[Instructions for the task]
Give again, exactly as written, each line of the material below starting at the line that contains "Physical Review" and ending at the line that contains "and thanked for". Both ends count, and no other line does.
___ Provided records
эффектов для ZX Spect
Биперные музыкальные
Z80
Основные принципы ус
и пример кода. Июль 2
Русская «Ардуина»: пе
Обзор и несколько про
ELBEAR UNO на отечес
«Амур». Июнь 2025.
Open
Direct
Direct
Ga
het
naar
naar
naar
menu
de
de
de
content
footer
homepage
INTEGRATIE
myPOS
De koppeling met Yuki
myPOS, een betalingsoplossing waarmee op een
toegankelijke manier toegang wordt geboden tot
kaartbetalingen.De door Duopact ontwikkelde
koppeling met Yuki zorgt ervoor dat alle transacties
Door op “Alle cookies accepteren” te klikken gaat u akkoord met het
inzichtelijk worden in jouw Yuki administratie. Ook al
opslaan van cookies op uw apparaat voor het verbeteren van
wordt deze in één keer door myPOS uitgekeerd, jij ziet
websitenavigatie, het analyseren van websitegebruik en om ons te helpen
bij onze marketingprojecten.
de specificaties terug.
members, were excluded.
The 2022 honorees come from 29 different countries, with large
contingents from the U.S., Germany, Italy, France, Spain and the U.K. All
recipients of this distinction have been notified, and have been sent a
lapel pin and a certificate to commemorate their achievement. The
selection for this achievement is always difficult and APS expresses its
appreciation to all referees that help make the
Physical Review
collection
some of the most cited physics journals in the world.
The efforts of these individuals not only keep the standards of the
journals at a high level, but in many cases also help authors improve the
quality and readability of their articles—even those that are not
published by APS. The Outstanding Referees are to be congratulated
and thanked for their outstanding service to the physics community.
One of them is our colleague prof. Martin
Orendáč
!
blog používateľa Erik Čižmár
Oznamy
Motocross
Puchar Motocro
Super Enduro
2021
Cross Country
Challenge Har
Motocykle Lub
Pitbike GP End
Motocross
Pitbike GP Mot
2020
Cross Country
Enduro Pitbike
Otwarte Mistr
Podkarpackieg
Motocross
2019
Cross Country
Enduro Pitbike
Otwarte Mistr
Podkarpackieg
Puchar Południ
______
___ Provided records
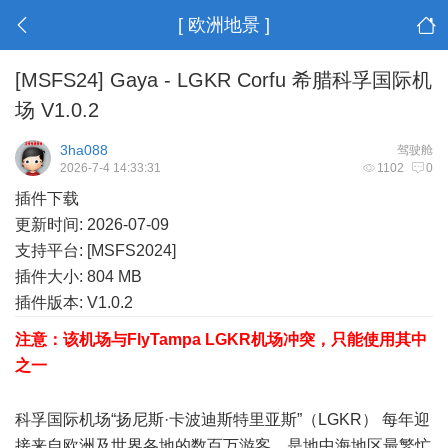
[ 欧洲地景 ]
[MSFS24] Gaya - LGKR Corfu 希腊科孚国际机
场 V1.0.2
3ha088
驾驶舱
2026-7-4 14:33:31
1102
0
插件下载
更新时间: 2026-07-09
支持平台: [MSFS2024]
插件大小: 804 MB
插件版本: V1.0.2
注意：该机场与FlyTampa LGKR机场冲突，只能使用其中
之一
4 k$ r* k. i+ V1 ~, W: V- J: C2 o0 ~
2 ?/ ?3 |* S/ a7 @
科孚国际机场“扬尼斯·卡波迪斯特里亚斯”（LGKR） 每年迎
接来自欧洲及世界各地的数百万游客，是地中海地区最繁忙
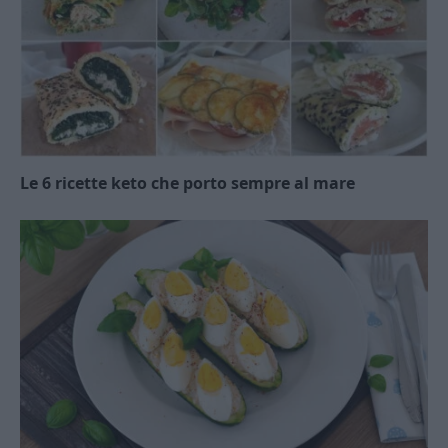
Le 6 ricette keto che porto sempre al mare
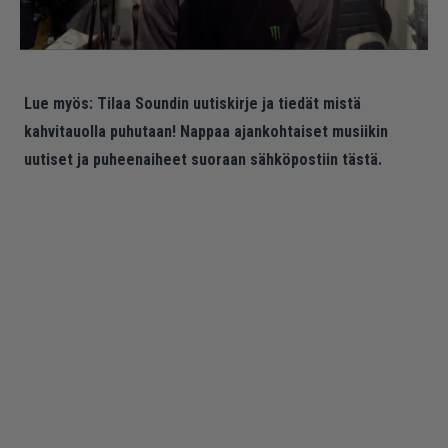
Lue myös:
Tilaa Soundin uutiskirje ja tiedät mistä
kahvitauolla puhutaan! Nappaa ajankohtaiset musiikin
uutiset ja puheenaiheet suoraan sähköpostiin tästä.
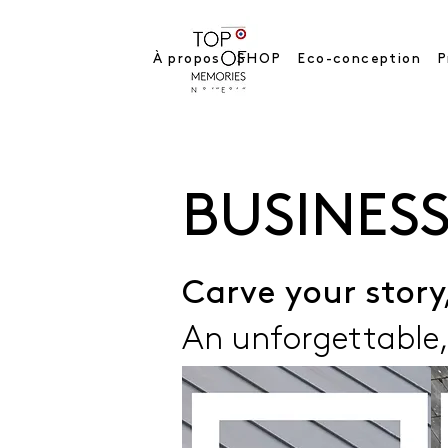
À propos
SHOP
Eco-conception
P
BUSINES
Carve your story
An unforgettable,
______
___ Provided records
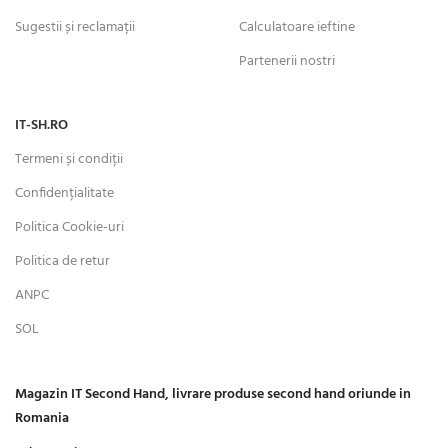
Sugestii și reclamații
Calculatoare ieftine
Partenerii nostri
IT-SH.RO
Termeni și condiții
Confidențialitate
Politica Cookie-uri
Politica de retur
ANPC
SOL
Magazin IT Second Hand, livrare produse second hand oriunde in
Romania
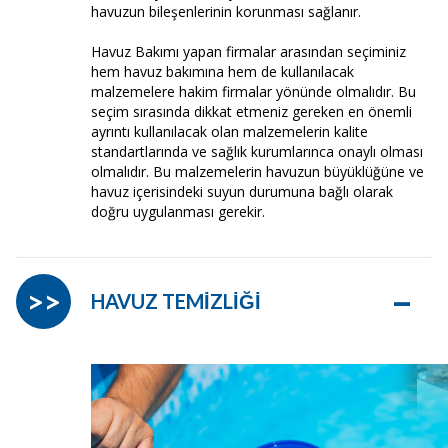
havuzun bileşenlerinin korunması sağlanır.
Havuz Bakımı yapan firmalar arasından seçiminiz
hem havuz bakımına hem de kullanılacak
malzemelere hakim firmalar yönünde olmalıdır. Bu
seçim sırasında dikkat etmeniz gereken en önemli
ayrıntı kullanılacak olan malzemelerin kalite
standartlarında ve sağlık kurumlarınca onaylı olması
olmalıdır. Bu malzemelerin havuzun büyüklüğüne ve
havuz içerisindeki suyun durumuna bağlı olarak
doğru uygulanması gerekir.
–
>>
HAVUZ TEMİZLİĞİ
______
[Answer to the problem]
Physical Review
collection
some of the most cited physics journals in the world.
The efforts of these individuals not only keep the standards of the
journals at a high level, but in many cases also help authors improve the
quality and readability of their articles—even those that are not
published by APS. The Outstanding Referees are to be congratulated
and thanked for their outstanding service to the physics community.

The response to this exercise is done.